##### Information supplied

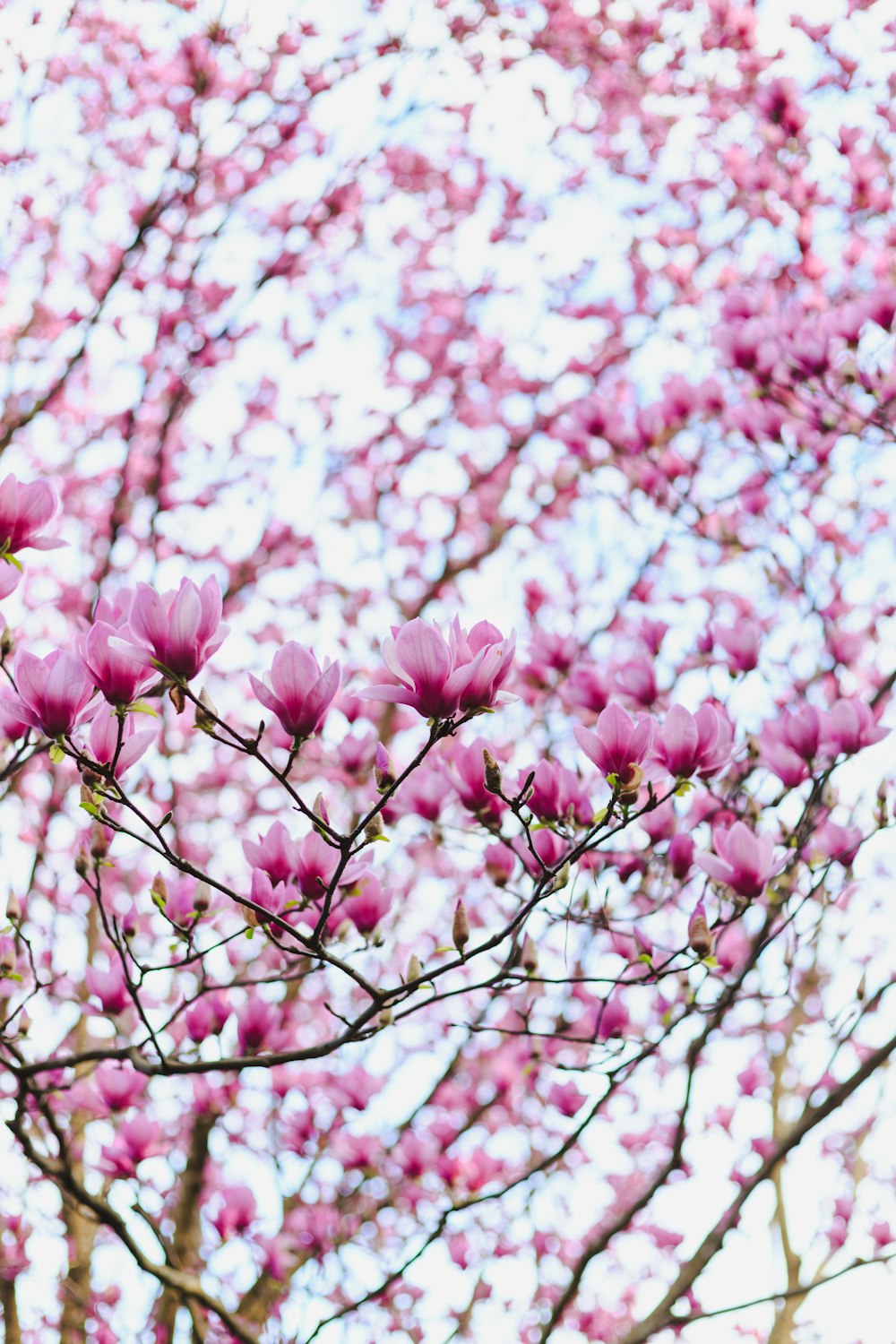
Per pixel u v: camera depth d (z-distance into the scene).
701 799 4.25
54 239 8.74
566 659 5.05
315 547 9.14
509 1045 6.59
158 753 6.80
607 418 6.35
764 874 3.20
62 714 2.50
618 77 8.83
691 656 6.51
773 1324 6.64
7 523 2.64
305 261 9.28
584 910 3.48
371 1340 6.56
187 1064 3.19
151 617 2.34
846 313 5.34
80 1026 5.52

##########
##### Information supplied

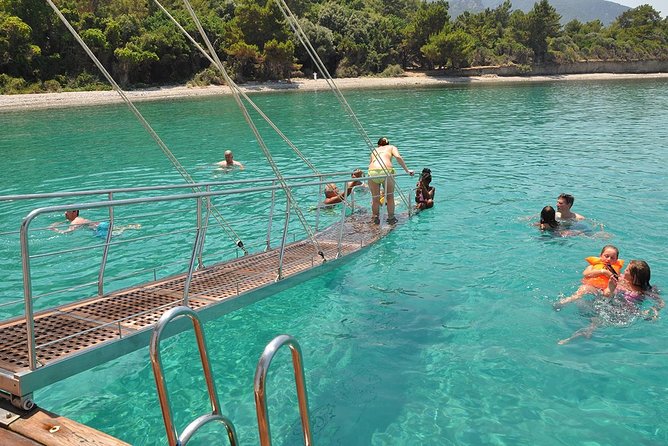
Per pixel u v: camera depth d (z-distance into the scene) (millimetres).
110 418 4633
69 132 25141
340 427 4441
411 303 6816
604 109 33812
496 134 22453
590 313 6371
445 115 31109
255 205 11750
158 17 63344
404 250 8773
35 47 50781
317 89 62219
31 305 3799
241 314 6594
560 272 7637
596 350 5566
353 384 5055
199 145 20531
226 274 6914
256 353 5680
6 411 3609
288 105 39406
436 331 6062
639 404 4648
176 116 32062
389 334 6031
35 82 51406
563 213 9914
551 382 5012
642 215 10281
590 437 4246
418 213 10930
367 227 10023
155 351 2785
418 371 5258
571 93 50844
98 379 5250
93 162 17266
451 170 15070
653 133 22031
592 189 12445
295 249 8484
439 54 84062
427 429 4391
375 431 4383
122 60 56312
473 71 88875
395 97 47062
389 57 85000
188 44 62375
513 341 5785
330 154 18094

##########

__What is needed__. Copy the lines above exactly, beginning at the line that has "Per pixel u v: camera depth d (z-distance into the scene)." and stopping after the line that has "80 1026 5.52", and omit the rest.

__Answer for the task__.
Per pixel u v: camera depth d (z-distance into the scene).
701 799 4.25
54 239 8.74
566 659 5.05
315 547 9.14
509 1045 6.59
158 753 6.80
607 418 6.35
764 874 3.20
62 714 2.50
618 77 8.83
691 656 6.51
773 1324 6.64
7 523 2.64
305 261 9.28
584 910 3.48
371 1340 6.56
187 1064 3.19
151 617 2.34
846 313 5.34
80 1026 5.52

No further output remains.